You can often see class background in someone’s expressions, and the President has a number of qualities, Hawaii, private school, Columbia, Harvard, that puts the closet racism of many Americans at ease. Samuel Jackson is a great actor, but he or someone like him will not play Obama in the eventual Oscar winning bio-pic. There are many political and cultural limitations around race that, face it, still exist. For example, Obama can’t get mad in public. Why? Because Grandma Betsy’s still terrified that there will be a ghetto insurrection. The funny thing about that is that there should be a ghetto insurrection, although if Obama wants to get reelected he must act white and make sure that hordes of crazed black men storming the suburbs never enters the dreams of all the white Grannies of America.
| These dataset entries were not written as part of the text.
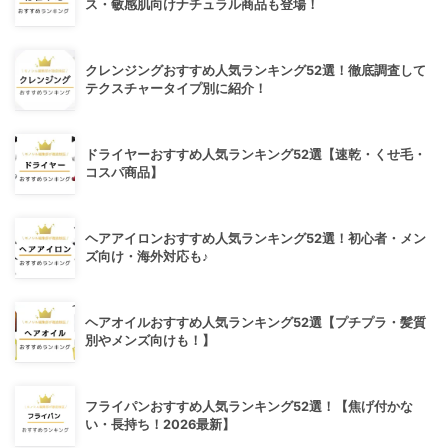
ス・敏感肌向けナチュラル商品も登場！
クレンジングおすすめ人気ランキング52選！徹底調査して
テクスチャータイプ別に紹介！
ドライヤーおすすめ人気ランキング52選【速乾・くせ毛・
コスパ商品】
ヘアアイロンおすすめ人気ランキング52選！初心者・メン
ズ向け・海外対応も♪
ヘアオイルおすすめ人気ランキング52選【プチプラ・髪質
別やメンズ向けも！】
フライパンおすすめ人気ランキング52選！【焦げ付かな
い・長持ち！2026最新】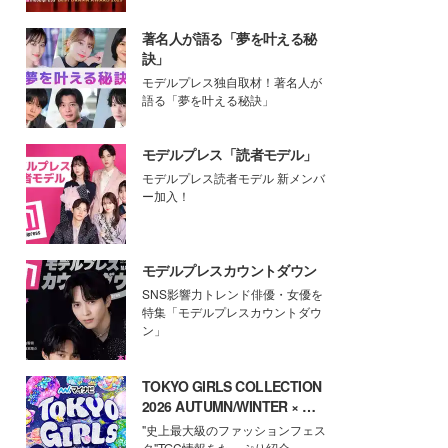
著名人が語る「夢を叶える秘
訣」
モデルプレス独自取材！著名人が
語る「夢を叶える秘訣」
モデルプレス「読者モデル」
モデルプレス読者モデル 新メンバ
ー加入！
モデルプレスカウントダウン
SNS影響力トレンド俳優・女優を
特集「モデルプレスカウントダウ
ン」
TOKYO GIRLS COLLECTION
2026 AUTUMN/WINTER × モ
デルプレス
"史上最大級のファッションフェス
タ"TGC情報をたっぷり紹介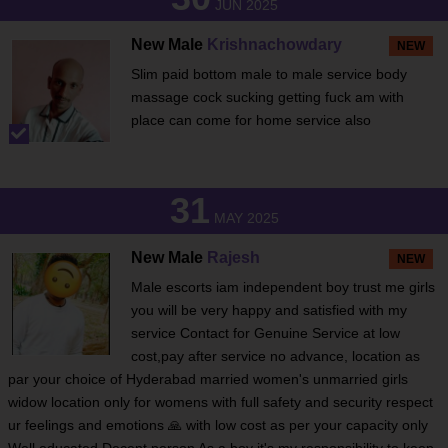
JUN 2025
New Male
Krishnachowdary
NEW
Slim paid bottom male to male service body
massage cock sucking getting fuck am with
place can come for home service also
31
MAY 2025
New Male
Rajesh
NEW
Male escorts iam independent boy trust me girls
you will be very happy and satisfied with my
service Contact for Genuine Service at low
cost,pay after service no advance, location as
par your choice of Hyderabad married women's unmarried girls
widow location only for womens with full safety and security respect
ur feelings and emotions 🙏 with low cost as per your capacity only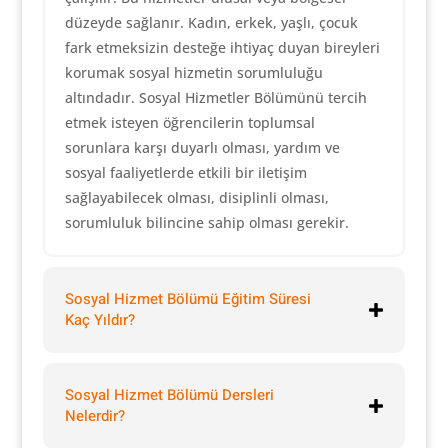
düzeyde sağlanır. Kadın, erkek, yaşlı, çocuk
fark etmeksizin desteğe ihtiyaç duyan bireyleri
korumak sosyal hizmetin sorumluluğu
altındadır. Sosyal Hizmetler Bölümünü tercih
etmek isteyen öğrencilerin toplumsal
sorunlara karşı duyarlı olması, yardım ve
sosyal faaliyetlerde etkili bir iletişim
sağlayabilecek olması, disiplinli olması,
sorumluluk bilincine sahip olması gerekir.
Sosyal Hizmet Bölümü Eğitim Süresi
Kaç Yıldır?
Sosyal Hizmet Bölümü Dersleri
Nelerdir?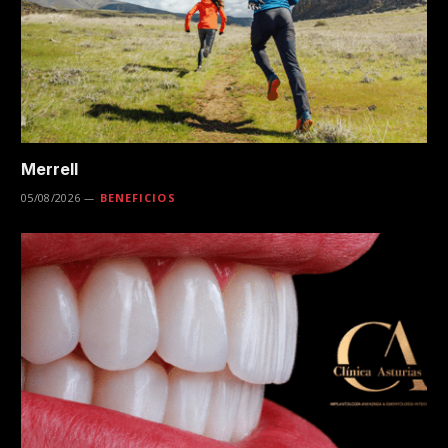
Merrell
05/08/2026
BENEFICIOS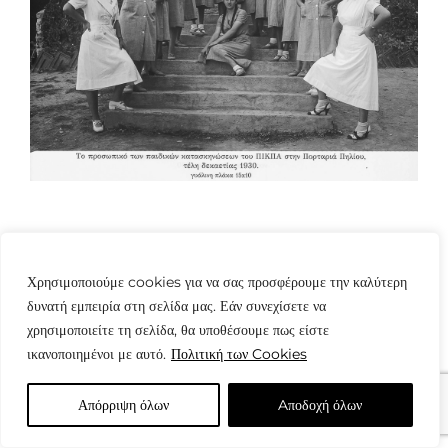
Χρησιμοποιούμε cookies για να σας προσφέρουμε την καλύτερη
δυνατή εμπειρία στη σελίδα μας. Εάν συνεχίσετε να
χρησιμοποιείτε τη σελίδα, θα υποθέσουμε πως είστε
© Copyright: www.fotografes.gr - Δαμιανός Μωραΐτης
ικανοποιημένοι με αυτό.
Πολιτική των Cookies
Απόρριψη όλων
Aποδοχή όλων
Of course, Romney has to act white, too. In a crazy way, they’re both acting white and what we’re seeing is the political marketing of a quality, whiteness, that doesn’t even exist and that is in many ways a figment of our national imagination. It’s all there in what we want to see.
Who you laughing at?
Looks influence us in so many ways, but in voting for a president it probably comes down to this: is this person strong/powerful enough to lead us? To get that answer we scrutinize each candidate’s face. We all have unique and individual feelings and beliefs that control how we react to people and eventually make decisions. It is vital to our cleaved-in-two country that we stop using our eyes and start to listen and pay attention to how our subconscious desires are controlling us. This race is steeped in the power of celebrity and that power is visually seductive and sadly, ultimately, empty of meaning.